TEXT BLOCK =>

[Lustre-devel] Erratum about indexes in robinhood DB

Nathan Rutman Nathan_Rutman at xyratex.com
Tue Oct 11 10:12:35 PDT 2011


We actually already did some of that for a one-off. We didn't push the changes upstream because
there were some ugly layering violations involved.  Vitaly, do you remember the details?


On Oct 11, 2011, at 6:04 AM, Eric Barton wrote:

> Thomas,
> 
> Interesting point about changelog entries requiring a 'stat'.
> 
> Nathan, what's your take on making changelogs tell you what has
> changed - even if only on "easy" changes?
> 
>         Cheers,
>                  Eric
> 
>> -----Original Message-----
>> From: LEIBOVICI Thomas [mailto:thomas.leibovici at cea.fr]
>> Sent: 06 October 2011 12:02 PM
>> To: Eric Barton
>> Cc: lustre-devel at lists.lustre.org
>> Subject: Re: Erratum about indexes in robinhood DB
>> 
>> Hello Eric,
>> 
>> With a fast enough feeder, the ingest rate robinhood can currently
>> sustain is between 50.000/sec and 100.000/sec
>> (depending on insert/update/remove ratio) with a basic MySQL DB stored
>> on a local disk.

WORK REQUEST =>
Pull out the part of the email from "We actually already" up to and including "remember the details?", word for word. The listing that comes next has nothing to do with the email.

(Data pulled from a collection)
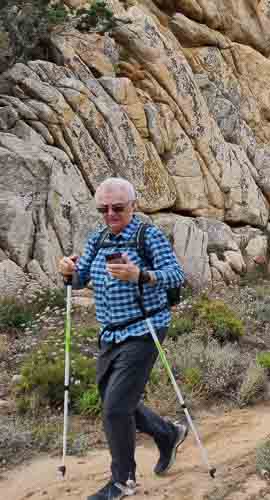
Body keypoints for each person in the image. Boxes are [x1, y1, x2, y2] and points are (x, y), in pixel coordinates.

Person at [57, 178, 187, 500]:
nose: (110, 214)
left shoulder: (148, 235)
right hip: (110, 333)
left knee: (116, 408)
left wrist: (140, 275)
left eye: (118, 207)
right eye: (104, 209)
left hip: (145, 328)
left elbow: (176, 275)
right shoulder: (98, 239)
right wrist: (68, 270)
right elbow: (80, 277)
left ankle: (122, 481)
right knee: (115, 401)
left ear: (134, 205)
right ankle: (168, 434)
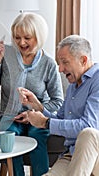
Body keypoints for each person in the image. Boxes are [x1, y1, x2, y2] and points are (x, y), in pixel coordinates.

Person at [0, 12, 64, 176]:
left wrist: (32, 112)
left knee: (37, 137)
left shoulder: (48, 63)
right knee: (9, 139)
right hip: (10, 115)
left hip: (37, 116)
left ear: (39, 36)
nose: (21, 42)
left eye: (27, 38)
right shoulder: (6, 55)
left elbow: (57, 102)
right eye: (17, 37)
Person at [20, 35, 99, 175]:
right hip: (72, 155)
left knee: (88, 133)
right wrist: (38, 107)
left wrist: (46, 123)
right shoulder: (73, 87)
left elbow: (88, 125)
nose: (60, 69)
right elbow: (61, 119)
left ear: (83, 60)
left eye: (65, 62)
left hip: (95, 155)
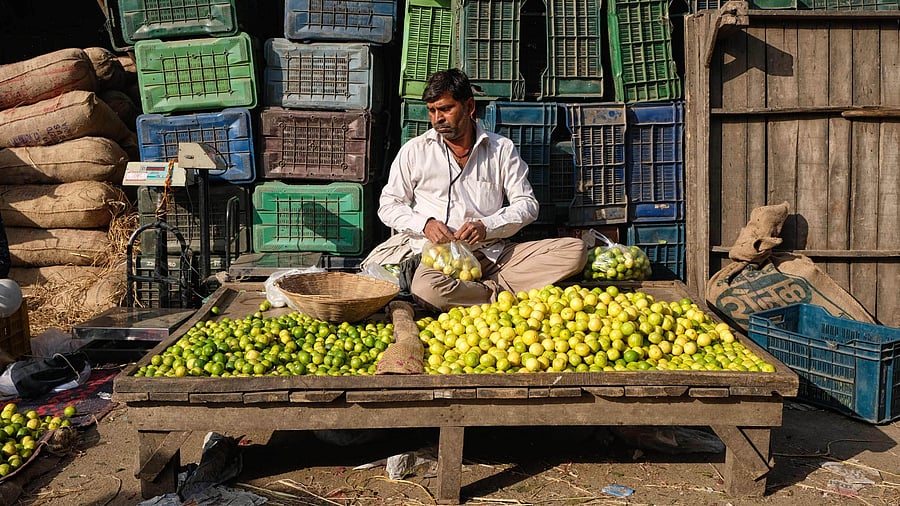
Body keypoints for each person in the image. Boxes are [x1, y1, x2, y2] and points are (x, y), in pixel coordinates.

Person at [375, 68, 586, 312]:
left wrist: (486, 226)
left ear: (469, 106)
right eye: (432, 111)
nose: (437, 118)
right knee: (427, 290)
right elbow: (388, 205)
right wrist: (425, 224)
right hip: (440, 260)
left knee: (575, 251)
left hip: (492, 254)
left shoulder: (501, 149)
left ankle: (476, 292)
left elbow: (527, 205)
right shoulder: (415, 150)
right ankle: (496, 292)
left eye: (445, 109)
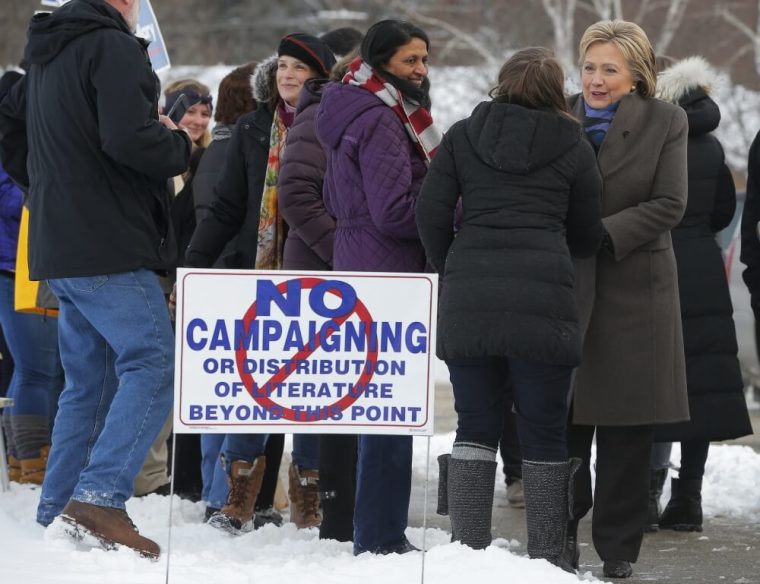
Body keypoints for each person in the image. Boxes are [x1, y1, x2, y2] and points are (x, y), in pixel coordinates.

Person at [0, 0, 191, 558]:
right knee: (154, 364)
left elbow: (7, 117)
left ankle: (58, 509)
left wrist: (45, 182)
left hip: (60, 241)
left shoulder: (46, 54)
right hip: (108, 239)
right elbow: (130, 140)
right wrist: (177, 142)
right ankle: (101, 499)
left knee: (91, 382)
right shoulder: (112, 47)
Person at [417, 47, 603, 570]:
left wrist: (449, 264)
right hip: (543, 298)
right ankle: (547, 557)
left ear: (501, 84)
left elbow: (429, 210)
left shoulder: (462, 135)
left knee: (474, 424)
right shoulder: (574, 143)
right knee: (543, 430)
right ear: (553, 89)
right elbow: (588, 233)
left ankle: (468, 551)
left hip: (471, 294)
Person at [183, 33, 336, 535]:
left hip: (319, 275)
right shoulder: (252, 128)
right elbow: (228, 207)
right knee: (260, 383)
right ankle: (238, 495)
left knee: (314, 389)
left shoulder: (336, 127)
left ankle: (309, 495)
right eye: (283, 66)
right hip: (262, 276)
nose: (288, 75)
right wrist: (196, 263)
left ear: (321, 76)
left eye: (300, 67)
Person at [566, 20, 690, 579]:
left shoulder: (667, 120)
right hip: (566, 287)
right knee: (563, 426)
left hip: (633, 286)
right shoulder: (558, 114)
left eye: (609, 69)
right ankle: (556, 533)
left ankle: (617, 550)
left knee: (625, 430)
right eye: (590, 66)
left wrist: (603, 231)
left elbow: (669, 203)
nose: (595, 79)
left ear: (636, 75)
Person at [315, 18, 441, 555]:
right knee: (389, 407)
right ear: (381, 60)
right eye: (410, 60)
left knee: (371, 405)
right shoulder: (384, 119)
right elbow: (394, 212)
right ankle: (382, 535)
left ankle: (367, 527)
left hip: (359, 259)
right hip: (387, 272)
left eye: (425, 59)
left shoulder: (350, 106)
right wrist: (451, 205)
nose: (421, 71)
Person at [652, 56, 753, 532]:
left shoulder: (647, 137)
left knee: (649, 384)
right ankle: (687, 497)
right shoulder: (711, 145)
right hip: (701, 267)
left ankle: (644, 494)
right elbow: (719, 214)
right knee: (702, 387)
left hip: (650, 264)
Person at [279, 40, 363, 539]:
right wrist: (343, 251)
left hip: (347, 272)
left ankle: (338, 501)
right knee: (321, 390)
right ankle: (320, 498)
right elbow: (295, 196)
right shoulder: (320, 117)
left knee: (353, 389)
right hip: (321, 271)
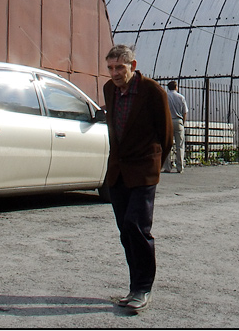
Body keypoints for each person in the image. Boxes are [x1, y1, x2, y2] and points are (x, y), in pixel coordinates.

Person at [103, 44, 173, 312]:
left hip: (144, 170)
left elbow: (166, 133)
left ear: (133, 66)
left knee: (137, 227)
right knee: (125, 231)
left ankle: (144, 288)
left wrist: (154, 162)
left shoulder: (152, 91)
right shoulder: (110, 90)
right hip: (118, 171)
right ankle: (135, 286)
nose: (115, 73)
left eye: (120, 67)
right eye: (110, 68)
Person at [164, 81, 188, 174]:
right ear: (176, 87)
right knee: (180, 145)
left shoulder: (165, 96)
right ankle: (180, 167)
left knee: (167, 145)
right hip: (178, 121)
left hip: (168, 121)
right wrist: (183, 122)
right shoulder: (181, 97)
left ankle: (167, 167)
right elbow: (185, 112)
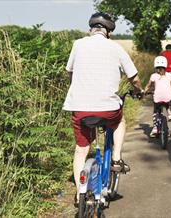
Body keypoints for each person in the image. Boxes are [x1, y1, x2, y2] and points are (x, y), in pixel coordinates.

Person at [63, 12, 144, 202]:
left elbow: (69, 72)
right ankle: (116, 158)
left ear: (91, 29)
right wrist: (139, 91)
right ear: (109, 32)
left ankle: (79, 193)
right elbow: (134, 77)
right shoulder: (115, 47)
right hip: (108, 109)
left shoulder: (78, 44)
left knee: (81, 149)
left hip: (80, 108)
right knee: (119, 121)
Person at [144, 56, 171, 137]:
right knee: (168, 102)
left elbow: (148, 85)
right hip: (168, 96)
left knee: (156, 111)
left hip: (157, 97)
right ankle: (169, 113)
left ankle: (155, 128)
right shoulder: (170, 75)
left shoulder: (153, 76)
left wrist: (145, 91)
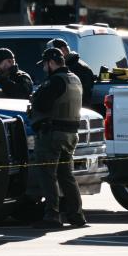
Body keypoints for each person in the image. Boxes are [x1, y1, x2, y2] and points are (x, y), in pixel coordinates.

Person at [29, 47, 85, 228]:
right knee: (66, 175)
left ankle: (52, 216)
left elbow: (42, 104)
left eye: (45, 64)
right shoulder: (74, 79)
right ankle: (76, 215)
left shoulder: (55, 81)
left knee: (47, 175)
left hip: (52, 134)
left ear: (51, 63)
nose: (44, 68)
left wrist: (35, 96)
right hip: (70, 135)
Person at [47, 38, 96, 107]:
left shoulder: (79, 68)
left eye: (54, 52)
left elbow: (81, 95)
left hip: (78, 111)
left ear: (63, 50)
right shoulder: (72, 65)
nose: (51, 56)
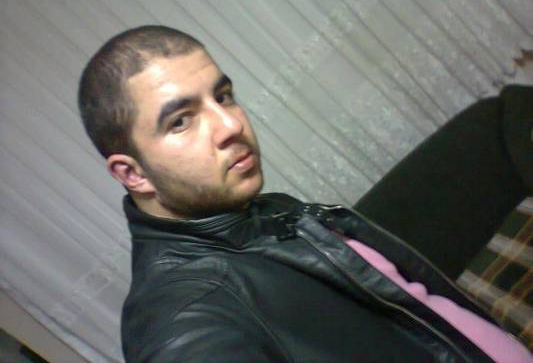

EXPECTED OUTPUT =>
We actually already did some of that for a one-off. We didn't push the changes upstream because
there were some ugly layering violations involved.  Vitaly, do you remember the details?